Les victimes à ce jour, ce sont des milliers de ménages américains modestes qui ont déjà perdu leur maison ou sont étranglés par les dettes, des milliers d’autres, salariés de banques et de sociétés de crédits du monde entier qui ont été licenciés ou vont l’être, parce que leurs patrons avaient cru trouver dans ces crédits immobiliers une source à court terme de profits mirifiques. Dans le quartier des affaires de Londres, au moins 10 000 licenciements sont prévus d’ici la fin de l’année 2008. Un certain nombre de banques européennes, la Northern Rock britannique nationalisée en février, la première banque suisse UBS, la banque Natixis en France, filiale commune des Banques Populaires et des Caisses d’Epargne, préparent des milliers de licenciements.
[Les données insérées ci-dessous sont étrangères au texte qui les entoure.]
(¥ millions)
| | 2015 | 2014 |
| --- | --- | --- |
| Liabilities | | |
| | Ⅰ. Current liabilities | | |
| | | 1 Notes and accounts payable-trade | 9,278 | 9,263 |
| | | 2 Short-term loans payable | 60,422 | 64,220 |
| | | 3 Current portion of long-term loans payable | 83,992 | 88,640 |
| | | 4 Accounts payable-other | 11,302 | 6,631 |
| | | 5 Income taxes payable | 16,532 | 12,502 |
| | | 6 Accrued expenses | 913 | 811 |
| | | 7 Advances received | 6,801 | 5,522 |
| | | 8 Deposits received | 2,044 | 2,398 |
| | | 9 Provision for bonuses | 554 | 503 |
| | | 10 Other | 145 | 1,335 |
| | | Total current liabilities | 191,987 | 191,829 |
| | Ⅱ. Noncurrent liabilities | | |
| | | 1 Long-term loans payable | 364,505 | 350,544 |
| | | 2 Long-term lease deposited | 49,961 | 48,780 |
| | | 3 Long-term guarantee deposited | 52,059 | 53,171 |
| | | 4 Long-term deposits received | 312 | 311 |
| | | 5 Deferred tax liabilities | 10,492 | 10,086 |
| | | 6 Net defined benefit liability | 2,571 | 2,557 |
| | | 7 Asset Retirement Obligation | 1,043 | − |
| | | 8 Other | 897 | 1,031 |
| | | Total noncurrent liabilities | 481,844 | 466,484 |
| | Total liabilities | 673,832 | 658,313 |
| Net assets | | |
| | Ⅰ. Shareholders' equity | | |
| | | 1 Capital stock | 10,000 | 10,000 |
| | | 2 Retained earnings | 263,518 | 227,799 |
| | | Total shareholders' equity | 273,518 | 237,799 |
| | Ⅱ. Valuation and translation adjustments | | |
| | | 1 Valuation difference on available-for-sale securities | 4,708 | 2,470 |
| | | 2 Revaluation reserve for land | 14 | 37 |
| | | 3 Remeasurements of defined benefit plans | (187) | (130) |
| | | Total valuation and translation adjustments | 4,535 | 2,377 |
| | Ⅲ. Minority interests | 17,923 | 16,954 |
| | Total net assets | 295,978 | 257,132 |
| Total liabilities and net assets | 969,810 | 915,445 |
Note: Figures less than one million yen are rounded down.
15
Mais si les plus pauvres sont abandonnés sur le trottoir, les banques, elles, sont aidées par des fonds publics qui viennent à la rescousse. Avec l’argent de nos impôts ! Depuis août 2007, la Réserve fédérale américaine, la Banque centrale européenne, la Banque nationale suisse, les Banques du Canada et d’Angleterre se sont associées pour abreuver les marchés financiers de liquidités. Etats et Banques centrales multiplient les interventions pour tenter de rétablir la confiance des milieux financiers… ou confirmer la panique ! Qui ose parler de « démission de l’Etat » ? Au service des riches, jamais !
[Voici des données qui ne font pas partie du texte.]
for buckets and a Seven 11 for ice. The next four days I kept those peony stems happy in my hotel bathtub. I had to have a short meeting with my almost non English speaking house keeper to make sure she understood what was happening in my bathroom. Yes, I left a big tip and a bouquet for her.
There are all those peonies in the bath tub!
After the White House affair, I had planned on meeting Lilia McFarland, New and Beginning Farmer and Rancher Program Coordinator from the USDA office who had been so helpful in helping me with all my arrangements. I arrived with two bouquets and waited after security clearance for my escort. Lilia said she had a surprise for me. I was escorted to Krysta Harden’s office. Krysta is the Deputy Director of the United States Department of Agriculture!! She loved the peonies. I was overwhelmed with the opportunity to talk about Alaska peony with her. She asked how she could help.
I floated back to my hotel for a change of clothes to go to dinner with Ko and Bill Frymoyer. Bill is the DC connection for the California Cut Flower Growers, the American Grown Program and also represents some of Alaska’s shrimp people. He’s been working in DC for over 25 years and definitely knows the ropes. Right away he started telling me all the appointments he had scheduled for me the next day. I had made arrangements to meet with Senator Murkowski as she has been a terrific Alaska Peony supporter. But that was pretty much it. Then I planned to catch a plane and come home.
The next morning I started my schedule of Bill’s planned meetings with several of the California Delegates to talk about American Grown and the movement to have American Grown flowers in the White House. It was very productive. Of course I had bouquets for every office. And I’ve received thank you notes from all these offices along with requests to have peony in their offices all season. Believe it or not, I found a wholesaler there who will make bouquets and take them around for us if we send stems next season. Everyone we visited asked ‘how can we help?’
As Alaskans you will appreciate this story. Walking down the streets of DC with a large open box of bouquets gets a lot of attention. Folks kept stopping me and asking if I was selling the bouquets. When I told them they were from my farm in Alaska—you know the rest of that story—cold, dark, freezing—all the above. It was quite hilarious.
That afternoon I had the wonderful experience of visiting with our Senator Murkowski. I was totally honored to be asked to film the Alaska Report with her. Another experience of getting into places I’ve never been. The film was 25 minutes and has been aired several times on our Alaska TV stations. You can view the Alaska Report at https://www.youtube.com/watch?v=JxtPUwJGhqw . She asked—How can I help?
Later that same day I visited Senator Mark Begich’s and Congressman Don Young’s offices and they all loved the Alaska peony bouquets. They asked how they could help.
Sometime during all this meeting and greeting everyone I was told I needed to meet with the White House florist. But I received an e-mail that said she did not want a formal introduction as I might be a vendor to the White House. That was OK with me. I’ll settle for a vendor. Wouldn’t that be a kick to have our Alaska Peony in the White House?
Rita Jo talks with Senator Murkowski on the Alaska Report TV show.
Certes, il n’y a pas d’argent pour les services publics, la santé, l’éducation nationale, pour les retraites ou les salaires. Pas d’argent pour les besoins de la population. Mais pour éponger (et encourager) les frasques des banquiers internationaux, les milliards sont là.
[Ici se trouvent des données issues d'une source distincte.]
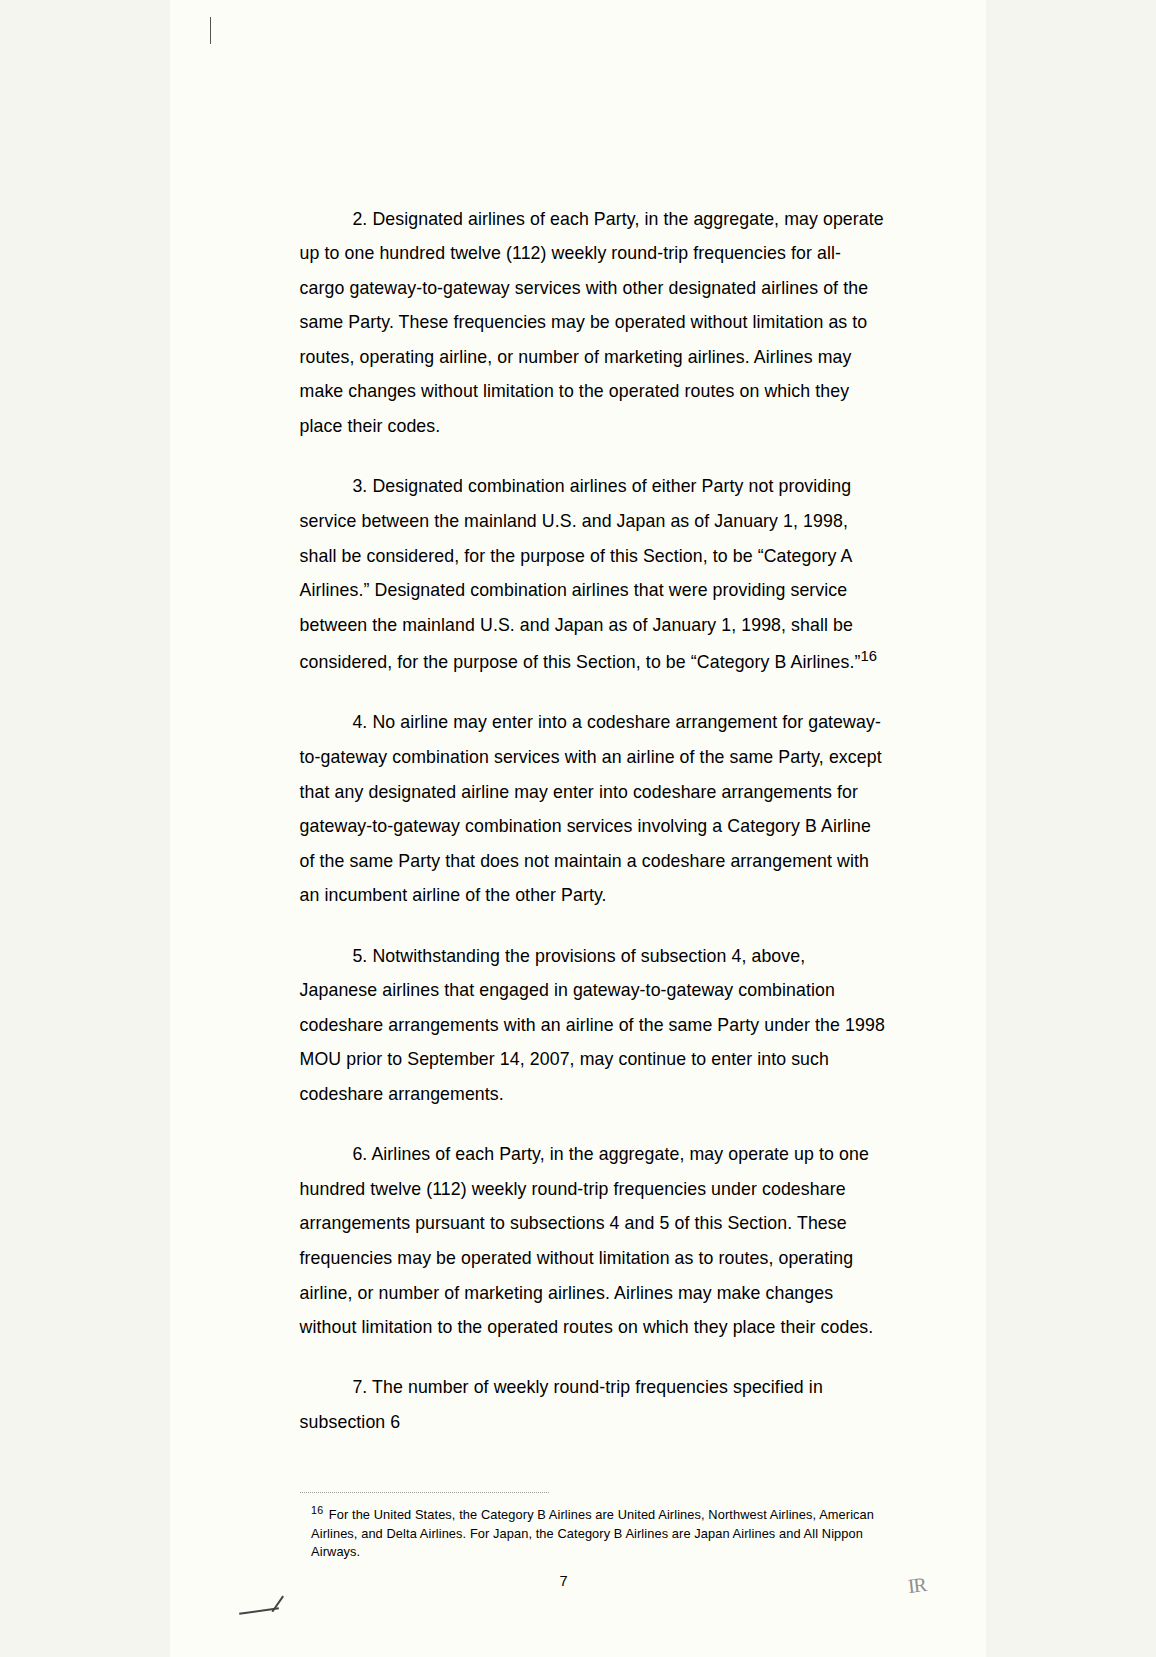2. Designated airlines of each Party, in the aggregate, may operate up to one hundred twelve (112) weekly round-trip frequencies for all-cargo gateway-to-gateway services with other designated airlines of the same Party. These frequencies may be operated without limitation as to routes, operating airline, or number of marketing airlines. Airlines may make changes without limitation to the operated routes on which they place their codes.
3. Designated combination airlines of either Party not providing service between the mainland U.S. and Japan as of January 1, 1998, shall be considered, for the purpose of this Section, to be “Category A Airlines.” Designated combination airlines that were providing service between the mainland U.S. and Japan as of January 1, 1998, shall be considered, for the purpose of this Section, to be “Category B Airlines.”16
4. No airline may enter into a codeshare arrangement for gateway-to-gateway combination services with an airline of the same Party, except that any designated airline may enter into codeshare arrangements for gateway-to-gateway combination services involving a Category B Airline of the same Party that does not maintain a codeshare arrangement with an incumbent airline of the other Party.
5. Notwithstanding the provisions of subsection 4, above, Japanese airlines that engaged in gateway-to-gateway combination codeshare arrangements with an airline of the same Party under the 1998 MOU prior to September 14, 2007, may continue to enter into such codeshare arrangements.
6. Airlines of each Party, in the aggregate, may operate up to one hundred twelve (112) weekly round-trip frequencies under codeshare arrangements pursuant to subsections 4 and 5 of this Section. These frequencies may be operated without limitation as to routes, operating airline, or number of marketing airlines. Airlines may make changes without limitation to the operated routes on which they place their codes.
7. The number of weekly round-trip frequencies specified in subsection 6
16 For the United States, the Category B Airlines are United Airlines, Northwest Airlines, American Airlines, and Delta Airlines. For Japan, the Category B Airlines are Japan Airlines and All Nippon Airways.
7
IR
C’est d’autant plus choquant que ces banques, et les multinationales qui leur sont adossées comme cul et chemise, réalisent des bénéfices records. Pour ne prendre que l’exemple français, la BNP, le Crédit mutuel, la Société générale, Dexia et les groupes Banque populaire, Caisse d’épargne et Crédit agricole ont réalisé de 2004 à 2006 un résultat cumulé de quelque 50 milliards d’euros. Profits mirifiques aussi pour la Sncf, Renault, Peugeot et autres L’Oréal.
Mais nos salaires ? Nos retraites ? Nos emplois, du public ou du privé ? Tout est à la baisse. Sauf la colère qui monte. L’actualité est marquée par des actions malheureusement éparses pour leur sauvegarde. Des caissières de supermarchés expriment leur ras l’bol d’avoir à survivre avec 950 euros par mois. Des profs des lycées et collèges tentent opiniâtrement de résister à un plan de réduction de dizaines de milliers de postes pour l’année (bonjour les dégâts pour les enfants !). Les retraites ont déjà toutes subi un allongement des annuités et une réduction sévère de leur montant, mais le gouvernement s’apprête à les rogner encore, et nous faire cotiser 41 ans ! Sarkozy et sa clique se prétendent droits dans leurs bottes pour continuer leurs sales coups, baptisés « réformes ». Et en face, leurs prétendus opposants de gauche, fiers d’avoir gagné les municipales et de concentrer l’essentiel des pouvoirs locaux, n’avancent pas la moindre mesure radicale pour préserver notre sort. Tout ce qui intéresse les Royal, Delanoé, Fabius ou Aubry, c’est de rivaliser pour la direction du parti socialiste et, à terme, décrocher la candidature aux présidentielles de 2012 ! Tandis que les directions syndicales, même quand elles appellent à une journée comme celle de défense des retraites samedi prochain 29 mars, ne lorgnent que sur les miettes qu’elles peuvent tirer pour elle-même de négociations « bidon » avec le patronat.
Fort heureusement, nous ne perdons pas de vue que les bouleversements qui ont marqué l’histoire sociale et politique, et ont changé le sort des classes populaires, n’ont jamais été impulsés par des appareils politiques ou syndicaux totalement résignés à ce système. Ils sont toujours venus d’un sursaut d’« en bas », de nous tous, quand la goutte d’eau fera déborder le vase.